The Wee Free Men (Discworld 30)
Page 36
“Crivens! We wanna coo beastie, no’ a ship beastie!”
“Ach, one’s as goo’ as t’other! C’mon, lads, a’ grab aholt o’ a leg!”
“Aye, all the coos are inna shed, we tak what we can!”
“Keep it doon, keep it doon, will ya!”
“Ach, who’s listenin’? Okay, lads—yan…tan…teth’ra!”
The sheep rose a little in the air, and bleated in alarm as it started to go across the field backward. Tiffany thought she saw a hint of red hair in the grass around its legs, but that vanished as the ram was carried away into the mist.
She pushed her way through the hedge, ignoring the twigs that scratched at her. Granny Aching wouldn’t have let anyone get away with stealing a sheep, even if they were invisible.
But the mist was thick, and now Tiffany heard noises from the henhouse.
The disappearing-backward sheep could wait. Now the hens needed her. A fox had got in twice in the last two weeks, and the hens that hadn’t been taken were barely laying.

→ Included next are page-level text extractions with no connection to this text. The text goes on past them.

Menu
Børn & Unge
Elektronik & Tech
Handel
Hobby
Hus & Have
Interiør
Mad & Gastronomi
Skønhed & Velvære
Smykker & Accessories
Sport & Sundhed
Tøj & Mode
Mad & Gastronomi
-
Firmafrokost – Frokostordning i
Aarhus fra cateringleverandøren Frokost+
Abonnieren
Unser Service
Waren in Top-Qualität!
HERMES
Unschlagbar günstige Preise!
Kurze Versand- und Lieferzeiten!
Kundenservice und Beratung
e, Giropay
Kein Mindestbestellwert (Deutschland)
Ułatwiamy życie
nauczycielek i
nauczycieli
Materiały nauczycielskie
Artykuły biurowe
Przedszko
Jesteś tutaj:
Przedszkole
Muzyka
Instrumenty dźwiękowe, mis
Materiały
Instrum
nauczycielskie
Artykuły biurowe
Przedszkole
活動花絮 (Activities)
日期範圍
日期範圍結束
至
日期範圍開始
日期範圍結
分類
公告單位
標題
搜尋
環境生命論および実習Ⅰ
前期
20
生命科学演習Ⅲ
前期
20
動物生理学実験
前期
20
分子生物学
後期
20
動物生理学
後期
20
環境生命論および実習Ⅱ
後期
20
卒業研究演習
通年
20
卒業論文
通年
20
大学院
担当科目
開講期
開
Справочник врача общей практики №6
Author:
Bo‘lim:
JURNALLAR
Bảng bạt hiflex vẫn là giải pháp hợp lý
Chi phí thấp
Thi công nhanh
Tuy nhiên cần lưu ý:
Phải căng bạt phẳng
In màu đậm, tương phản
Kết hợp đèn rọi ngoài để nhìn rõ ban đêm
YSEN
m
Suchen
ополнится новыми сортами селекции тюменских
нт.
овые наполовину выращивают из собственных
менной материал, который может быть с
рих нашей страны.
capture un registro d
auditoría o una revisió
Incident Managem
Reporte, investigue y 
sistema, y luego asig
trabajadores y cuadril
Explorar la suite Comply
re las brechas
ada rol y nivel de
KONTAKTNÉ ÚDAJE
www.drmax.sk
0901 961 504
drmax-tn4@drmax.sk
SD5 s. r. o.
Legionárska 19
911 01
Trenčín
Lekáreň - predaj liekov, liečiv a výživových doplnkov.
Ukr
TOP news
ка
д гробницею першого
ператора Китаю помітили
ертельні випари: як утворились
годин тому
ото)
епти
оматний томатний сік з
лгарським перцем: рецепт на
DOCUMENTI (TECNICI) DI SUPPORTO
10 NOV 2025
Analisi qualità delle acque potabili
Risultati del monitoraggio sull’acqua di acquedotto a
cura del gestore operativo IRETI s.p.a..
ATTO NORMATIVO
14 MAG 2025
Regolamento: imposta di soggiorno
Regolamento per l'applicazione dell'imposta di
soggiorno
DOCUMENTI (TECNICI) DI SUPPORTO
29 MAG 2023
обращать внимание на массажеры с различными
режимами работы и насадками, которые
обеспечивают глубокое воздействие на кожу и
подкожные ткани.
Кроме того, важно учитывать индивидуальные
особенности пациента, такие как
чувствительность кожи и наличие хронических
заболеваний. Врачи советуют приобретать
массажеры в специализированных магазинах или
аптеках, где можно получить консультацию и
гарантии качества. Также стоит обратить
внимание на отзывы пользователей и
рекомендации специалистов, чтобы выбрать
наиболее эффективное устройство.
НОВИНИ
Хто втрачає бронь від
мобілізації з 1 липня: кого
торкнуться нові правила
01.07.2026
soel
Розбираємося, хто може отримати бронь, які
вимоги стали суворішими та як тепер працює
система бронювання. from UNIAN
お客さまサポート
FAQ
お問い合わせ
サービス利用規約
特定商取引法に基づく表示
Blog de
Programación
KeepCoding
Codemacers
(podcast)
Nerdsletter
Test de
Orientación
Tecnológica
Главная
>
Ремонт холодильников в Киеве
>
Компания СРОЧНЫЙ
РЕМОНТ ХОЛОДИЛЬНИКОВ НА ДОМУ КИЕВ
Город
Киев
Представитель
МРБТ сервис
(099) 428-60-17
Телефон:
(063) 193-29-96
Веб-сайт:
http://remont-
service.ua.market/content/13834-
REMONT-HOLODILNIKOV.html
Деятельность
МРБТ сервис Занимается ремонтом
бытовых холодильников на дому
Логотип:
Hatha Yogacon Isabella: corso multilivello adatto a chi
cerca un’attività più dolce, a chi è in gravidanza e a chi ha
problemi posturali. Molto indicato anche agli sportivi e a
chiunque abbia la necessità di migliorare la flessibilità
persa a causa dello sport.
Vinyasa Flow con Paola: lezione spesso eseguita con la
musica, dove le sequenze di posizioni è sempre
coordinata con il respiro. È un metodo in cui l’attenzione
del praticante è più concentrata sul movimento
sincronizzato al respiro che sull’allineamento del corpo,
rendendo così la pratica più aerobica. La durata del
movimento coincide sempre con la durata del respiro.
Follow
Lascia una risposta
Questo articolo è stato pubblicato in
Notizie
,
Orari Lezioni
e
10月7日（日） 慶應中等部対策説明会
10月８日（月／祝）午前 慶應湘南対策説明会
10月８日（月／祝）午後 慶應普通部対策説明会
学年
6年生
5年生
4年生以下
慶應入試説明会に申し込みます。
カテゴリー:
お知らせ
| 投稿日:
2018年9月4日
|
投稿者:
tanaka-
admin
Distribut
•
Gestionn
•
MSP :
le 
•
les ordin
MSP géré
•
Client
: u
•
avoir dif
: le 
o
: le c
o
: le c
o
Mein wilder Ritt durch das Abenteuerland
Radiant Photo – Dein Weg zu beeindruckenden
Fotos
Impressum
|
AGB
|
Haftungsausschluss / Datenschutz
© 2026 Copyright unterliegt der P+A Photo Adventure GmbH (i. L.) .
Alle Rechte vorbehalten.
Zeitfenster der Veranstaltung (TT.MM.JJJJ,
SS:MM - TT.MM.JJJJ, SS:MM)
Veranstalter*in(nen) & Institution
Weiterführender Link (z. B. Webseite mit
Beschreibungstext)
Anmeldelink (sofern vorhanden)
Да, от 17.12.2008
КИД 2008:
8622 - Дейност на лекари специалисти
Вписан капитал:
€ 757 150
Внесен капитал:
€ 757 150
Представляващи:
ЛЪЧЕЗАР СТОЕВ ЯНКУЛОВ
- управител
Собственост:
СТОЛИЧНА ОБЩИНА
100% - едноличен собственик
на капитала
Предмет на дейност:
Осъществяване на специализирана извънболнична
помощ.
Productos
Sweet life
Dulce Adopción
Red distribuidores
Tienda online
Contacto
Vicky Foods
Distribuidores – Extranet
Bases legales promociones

Tiffany ran through the garden, catching her nightdress on pea sticks and gooseberry bushes, and flung open the henhouse door.
There were no flying feathers, and nothing like the panic a fox would cause. But the chickens were clucking excitedly, and Prunes, the cockerel, was strutting nervously up and down. One of the hens looked a bit embarrassed. Tiffany lifted it up quickly.
There were two tiny blue, red-haired men underneath. They were each holding an egg clasped in their arms. They looked up with very guilty expressions.
“Ach, no!” said one. “It’s the bairn! She’s the hag…”
“You’re stealing our eggs,” said Tiffany. “How dare you! And I’m not a hag!”
The little men looked at one another, and then at the eggs.
“Whut eiggs?” said one.
“The eggs you are holding,” said Tiffany meaningfully.
“Whut? Oh, these? These are eiggs, are they?” said the one who’d spoken first, looking at the eggs as if he’d never seen them before. “There’s a thing. And there was us thinking they was, er, stones.”
“Stones,” said the other one nervously.
“We crawled under yon chookie for a wee bitty warmth,” said the first one. “And there was all these things, we though’ they was stones, which was why the puir fowl was clucking all the time…”
“Clucking,” said the second one, nodding vigorously.
“…so we took pity on the puir thing and—”
“Put…the…eggs…back,” said Tiffany slowly.
The one who hadn’t been doing much talking nudged the other one. “Best do as she says,” he said. “It’s a’ gang agley. Ye canna cross an Aching, an’ this one’s a hag. She dinged Jenny, an’ no one ha’ ever done that afore.”
“Aye, I didna think o’ that….”
Both of the tiny men put the eggs back very carefully. One of them even breathed on the shell of his and made a show of polishing it with the ragged hem of his kilt.
“No harm done, mistress,” he said. He looked at the other man. And then they vanished. But there was a suspicion of a red blur in the air, and some straw by the henhouse door flew up in the air.
“And I’m a miss!” shouted Tiffany. She lowered the hen back onto the eggs and went to the door. “And I’m not a hag! Are you fairies of some sort? And what about our ship? I mean, sheep?” she added.
There was no answer but a clanking of buckets near the house, which meant that other people were getting up.
She rescued the fairy tales, blew out the candle, and made her way into the house. Her mother was lighting the fire and asked what she was doing up, and she said that she’d heard a commotion in the henhouse and had gone out to see if it was the fox again. That wasn’t a lie. In fact, it was completely true.